Asked last week about the tensions, Lundergan said: “I’m not going to say anything about folks in Washington, D.C. That’s what we’re running against — Washington, D.C.”

Democrats who had been otherwise impressed with Grimes’s performance were agog at her refusal to say whether she voted for Obama in 2012. As a senior White House official said jokingly, “It would be interesting to have been an Obama delegate to the [2012] convention yet [to have] voted for Romney, but anything’s possible.”

In October, Cecil, who had last spoken with Grimes during a spring fundraising tour with female senators, decided the DSCC would stop running TV ads in Kentucky. The news did not sit well with Grimes, who called Reid and a number of female senators to protest. The following week, the DSCC went back on the air.
 

xnipx

Member
Not surprising. People hate paying taxes, but love those benefits that those taxes fund.

People want all the benefits government provides, but don't want to pay for it.


edit: Why the hell are Mass Dems continuing to nominate Coakely for state races?

This is true for most things in life.

But he ran on a platform of cutting both. And people really believed that the "leeches" were the main causes of high taxes.

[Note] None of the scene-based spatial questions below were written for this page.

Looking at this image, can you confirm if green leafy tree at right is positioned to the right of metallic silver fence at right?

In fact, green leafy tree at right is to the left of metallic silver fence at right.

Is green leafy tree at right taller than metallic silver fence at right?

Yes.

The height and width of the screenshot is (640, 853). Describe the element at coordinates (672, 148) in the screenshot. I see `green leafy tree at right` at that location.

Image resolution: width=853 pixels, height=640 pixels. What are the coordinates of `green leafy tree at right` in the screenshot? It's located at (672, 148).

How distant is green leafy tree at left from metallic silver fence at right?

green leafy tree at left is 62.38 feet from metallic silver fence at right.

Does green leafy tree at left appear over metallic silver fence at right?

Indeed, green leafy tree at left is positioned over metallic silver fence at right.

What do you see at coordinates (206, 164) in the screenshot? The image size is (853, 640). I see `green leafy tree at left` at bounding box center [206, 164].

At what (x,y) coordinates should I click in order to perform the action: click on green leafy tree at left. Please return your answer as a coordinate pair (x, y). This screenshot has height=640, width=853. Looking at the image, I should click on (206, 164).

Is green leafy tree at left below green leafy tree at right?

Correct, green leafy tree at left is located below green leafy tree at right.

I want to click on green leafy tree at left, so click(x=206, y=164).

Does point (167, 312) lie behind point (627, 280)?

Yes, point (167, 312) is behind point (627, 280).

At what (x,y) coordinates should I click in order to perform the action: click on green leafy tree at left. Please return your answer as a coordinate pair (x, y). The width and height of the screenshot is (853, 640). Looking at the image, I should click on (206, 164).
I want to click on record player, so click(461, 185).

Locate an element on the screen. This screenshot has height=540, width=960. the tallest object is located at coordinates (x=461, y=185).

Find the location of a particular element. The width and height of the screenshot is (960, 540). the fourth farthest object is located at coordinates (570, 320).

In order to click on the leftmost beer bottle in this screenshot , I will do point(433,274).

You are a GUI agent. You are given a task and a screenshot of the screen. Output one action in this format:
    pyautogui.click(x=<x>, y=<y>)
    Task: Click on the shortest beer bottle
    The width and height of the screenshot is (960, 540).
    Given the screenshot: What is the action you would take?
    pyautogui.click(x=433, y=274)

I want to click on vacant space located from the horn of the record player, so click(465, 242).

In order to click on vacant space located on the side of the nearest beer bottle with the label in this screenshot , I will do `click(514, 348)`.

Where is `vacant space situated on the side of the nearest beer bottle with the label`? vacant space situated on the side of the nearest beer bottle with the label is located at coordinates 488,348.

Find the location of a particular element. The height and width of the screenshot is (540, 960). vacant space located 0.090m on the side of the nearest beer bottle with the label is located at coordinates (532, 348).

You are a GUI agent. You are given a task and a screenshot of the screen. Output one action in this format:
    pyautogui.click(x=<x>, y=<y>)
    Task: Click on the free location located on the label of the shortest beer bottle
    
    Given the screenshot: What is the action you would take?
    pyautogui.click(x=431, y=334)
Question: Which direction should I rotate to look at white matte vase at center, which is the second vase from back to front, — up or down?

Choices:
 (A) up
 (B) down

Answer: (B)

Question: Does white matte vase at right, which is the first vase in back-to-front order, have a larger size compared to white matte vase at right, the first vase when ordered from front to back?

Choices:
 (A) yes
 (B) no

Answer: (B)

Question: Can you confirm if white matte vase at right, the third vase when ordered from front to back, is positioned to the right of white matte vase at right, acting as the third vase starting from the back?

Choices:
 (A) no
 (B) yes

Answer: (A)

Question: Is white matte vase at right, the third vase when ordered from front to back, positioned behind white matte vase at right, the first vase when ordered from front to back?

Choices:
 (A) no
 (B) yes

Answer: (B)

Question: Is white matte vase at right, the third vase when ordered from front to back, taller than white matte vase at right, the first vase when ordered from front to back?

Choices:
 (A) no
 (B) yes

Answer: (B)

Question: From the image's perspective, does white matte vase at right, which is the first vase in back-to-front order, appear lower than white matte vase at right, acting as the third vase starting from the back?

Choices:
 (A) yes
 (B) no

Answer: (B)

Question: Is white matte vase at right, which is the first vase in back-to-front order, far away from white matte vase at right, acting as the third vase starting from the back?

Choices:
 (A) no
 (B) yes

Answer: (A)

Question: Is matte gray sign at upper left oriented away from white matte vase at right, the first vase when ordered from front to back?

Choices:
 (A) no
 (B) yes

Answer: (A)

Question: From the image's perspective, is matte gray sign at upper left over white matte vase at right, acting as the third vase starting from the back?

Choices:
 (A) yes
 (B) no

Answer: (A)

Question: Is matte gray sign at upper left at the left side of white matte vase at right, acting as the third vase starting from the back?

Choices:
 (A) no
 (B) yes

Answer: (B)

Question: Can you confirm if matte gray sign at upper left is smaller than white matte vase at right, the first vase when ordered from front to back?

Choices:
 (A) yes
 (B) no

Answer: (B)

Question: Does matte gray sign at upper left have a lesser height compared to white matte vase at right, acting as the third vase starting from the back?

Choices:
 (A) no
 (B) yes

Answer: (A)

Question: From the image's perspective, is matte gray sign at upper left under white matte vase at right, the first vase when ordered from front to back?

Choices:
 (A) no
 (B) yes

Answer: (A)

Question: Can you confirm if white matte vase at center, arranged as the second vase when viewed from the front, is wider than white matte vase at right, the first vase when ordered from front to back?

I never thought people would actually believe that bullshit.
 
New England has gone all red.

Mass, Connecticut, Vermont, Maine...

All massive votes for the republican gov candidate.

Rhode island dem won with 40%.

The democrat party is dead.
 
This shit will always happen until election day is a federal holiday. Voter participation should ideally be in the super majority range. Ironic that we have a holiday to celebrate our presidents but not a holiday to vote for them.